Turning to load space, two body lengths are available (called L1 and L2), but at the moment there's no variation in roof height, and the standard height is on the low side compared to some rivals. The rear double doors and sliding side doors don't offer the widest access to the cargo area, either, so while the van might have enough room inside for a very tall item, the height and width of the doors might prevent you from carrying it in the first place. Cargo volume is unchanged compared to the diesel Vivaro, at 5.3 cubic metres in the L1 and 6.1 cubic metres in the L2, but the electric model can't quite match the diesel's maximum payloads, managing about 200kg less in all instances.

To drive, the Vivaro-e is much more refined than its combustion-engined counterpart, as the electric motor is so much quieter than a diesel engine.
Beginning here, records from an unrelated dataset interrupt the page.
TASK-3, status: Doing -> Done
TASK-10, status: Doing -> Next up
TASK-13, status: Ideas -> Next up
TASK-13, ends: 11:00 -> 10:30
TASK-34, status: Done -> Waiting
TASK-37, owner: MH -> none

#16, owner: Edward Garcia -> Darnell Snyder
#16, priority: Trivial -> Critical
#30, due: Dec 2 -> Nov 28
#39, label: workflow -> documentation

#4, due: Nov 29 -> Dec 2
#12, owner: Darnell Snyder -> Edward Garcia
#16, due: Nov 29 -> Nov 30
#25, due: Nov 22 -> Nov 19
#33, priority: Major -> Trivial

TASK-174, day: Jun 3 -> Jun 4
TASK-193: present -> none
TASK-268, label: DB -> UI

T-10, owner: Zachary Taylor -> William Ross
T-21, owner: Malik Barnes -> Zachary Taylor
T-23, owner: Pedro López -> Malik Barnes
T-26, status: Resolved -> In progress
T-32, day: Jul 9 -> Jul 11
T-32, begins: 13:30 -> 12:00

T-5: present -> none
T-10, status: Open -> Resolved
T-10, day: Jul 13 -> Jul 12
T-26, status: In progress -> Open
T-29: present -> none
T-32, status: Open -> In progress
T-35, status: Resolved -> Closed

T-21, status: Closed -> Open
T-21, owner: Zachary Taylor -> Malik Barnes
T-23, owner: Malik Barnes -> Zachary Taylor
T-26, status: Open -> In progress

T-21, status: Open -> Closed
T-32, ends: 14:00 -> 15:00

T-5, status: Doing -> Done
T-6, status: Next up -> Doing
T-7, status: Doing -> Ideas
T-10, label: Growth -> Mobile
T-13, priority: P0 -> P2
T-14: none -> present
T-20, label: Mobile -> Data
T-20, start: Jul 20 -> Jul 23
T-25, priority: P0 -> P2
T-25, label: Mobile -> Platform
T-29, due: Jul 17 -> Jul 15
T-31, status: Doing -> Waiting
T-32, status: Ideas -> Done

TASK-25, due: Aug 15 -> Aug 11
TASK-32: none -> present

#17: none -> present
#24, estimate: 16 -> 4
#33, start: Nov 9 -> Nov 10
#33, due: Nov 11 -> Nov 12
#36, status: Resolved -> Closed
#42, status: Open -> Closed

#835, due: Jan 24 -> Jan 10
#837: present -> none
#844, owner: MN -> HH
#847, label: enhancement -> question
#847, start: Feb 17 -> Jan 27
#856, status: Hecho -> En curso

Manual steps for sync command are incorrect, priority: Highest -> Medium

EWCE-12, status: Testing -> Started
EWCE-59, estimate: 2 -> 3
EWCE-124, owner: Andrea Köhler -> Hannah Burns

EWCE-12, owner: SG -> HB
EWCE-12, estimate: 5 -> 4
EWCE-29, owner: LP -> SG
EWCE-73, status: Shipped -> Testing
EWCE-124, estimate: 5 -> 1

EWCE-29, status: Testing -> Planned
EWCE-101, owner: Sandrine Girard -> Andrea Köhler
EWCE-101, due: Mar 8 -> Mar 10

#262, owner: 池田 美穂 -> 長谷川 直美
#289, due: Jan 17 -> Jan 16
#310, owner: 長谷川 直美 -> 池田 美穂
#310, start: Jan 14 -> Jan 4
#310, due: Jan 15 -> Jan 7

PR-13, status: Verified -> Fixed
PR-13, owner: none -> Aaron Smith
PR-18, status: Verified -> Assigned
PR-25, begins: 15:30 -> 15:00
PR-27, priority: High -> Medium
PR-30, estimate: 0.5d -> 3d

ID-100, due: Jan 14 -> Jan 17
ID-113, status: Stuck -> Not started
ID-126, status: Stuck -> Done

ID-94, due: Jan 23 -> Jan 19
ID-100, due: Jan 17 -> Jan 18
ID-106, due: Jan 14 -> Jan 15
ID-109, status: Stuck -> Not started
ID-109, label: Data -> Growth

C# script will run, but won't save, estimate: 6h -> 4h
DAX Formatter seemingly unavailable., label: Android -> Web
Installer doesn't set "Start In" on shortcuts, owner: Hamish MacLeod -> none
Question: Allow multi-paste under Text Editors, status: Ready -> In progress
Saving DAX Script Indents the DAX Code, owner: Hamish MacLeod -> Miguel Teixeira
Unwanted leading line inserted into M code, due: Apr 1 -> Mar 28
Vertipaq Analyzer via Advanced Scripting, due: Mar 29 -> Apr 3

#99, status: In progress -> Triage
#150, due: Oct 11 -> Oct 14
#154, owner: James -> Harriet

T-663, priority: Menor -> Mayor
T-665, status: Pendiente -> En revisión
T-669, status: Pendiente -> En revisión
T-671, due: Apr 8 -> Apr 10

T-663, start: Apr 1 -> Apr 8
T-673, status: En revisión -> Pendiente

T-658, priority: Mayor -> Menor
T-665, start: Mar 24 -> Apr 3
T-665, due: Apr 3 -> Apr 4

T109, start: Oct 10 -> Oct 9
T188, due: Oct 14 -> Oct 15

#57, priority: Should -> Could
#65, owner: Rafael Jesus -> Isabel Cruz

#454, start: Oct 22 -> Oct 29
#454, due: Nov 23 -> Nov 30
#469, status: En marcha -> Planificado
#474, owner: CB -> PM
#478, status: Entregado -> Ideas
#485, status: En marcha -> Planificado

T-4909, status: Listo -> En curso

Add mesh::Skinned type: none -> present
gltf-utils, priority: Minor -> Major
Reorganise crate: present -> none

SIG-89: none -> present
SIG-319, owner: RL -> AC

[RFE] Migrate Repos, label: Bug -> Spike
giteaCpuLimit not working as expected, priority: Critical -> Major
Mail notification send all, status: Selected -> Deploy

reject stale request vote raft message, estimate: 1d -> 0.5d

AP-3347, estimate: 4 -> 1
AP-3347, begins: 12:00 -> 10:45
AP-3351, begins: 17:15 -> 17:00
Tyre and wind noise do become evident at higher speeds, but it's far from deafening. The van is also very simple to drive; you simply press the starter button on the dashboard to bring the electric motor to life and it's ready to roll away. Light steering makes maneuvering around town a breeze, while the weight of the batteries makes the rear axle less susceptible to bouncing around when the load bay is empty.

The three driving modes mentioned above feel noticeably different: Eco limits use of climate control and dulls the throttle response considerably in order to achieve maximum range, while Normal is perfect for everyday use, giving strong acceleration to around the 40mph mark. Power is useful for when the van is heavily loaded, but does hit range quite considerably the more you use it.

There are also different braking modes, with the standard setting allowing the van to coast smoothly when you lift off the throttle, while a 'B' mode brings a stronger slowing effect when you lift off – but quite strong enough to allow for one-pedal driving, so you still need to use the brake pedal to come to a complete halt.

Overall, the Vivaro-e is a very impressive package. It offers an extremely good driving range for the price, even with the smaller of the two batteries, although it remains best suited to the typical electric-van use case of urban multi-drop deliveries rather than long-distance runs.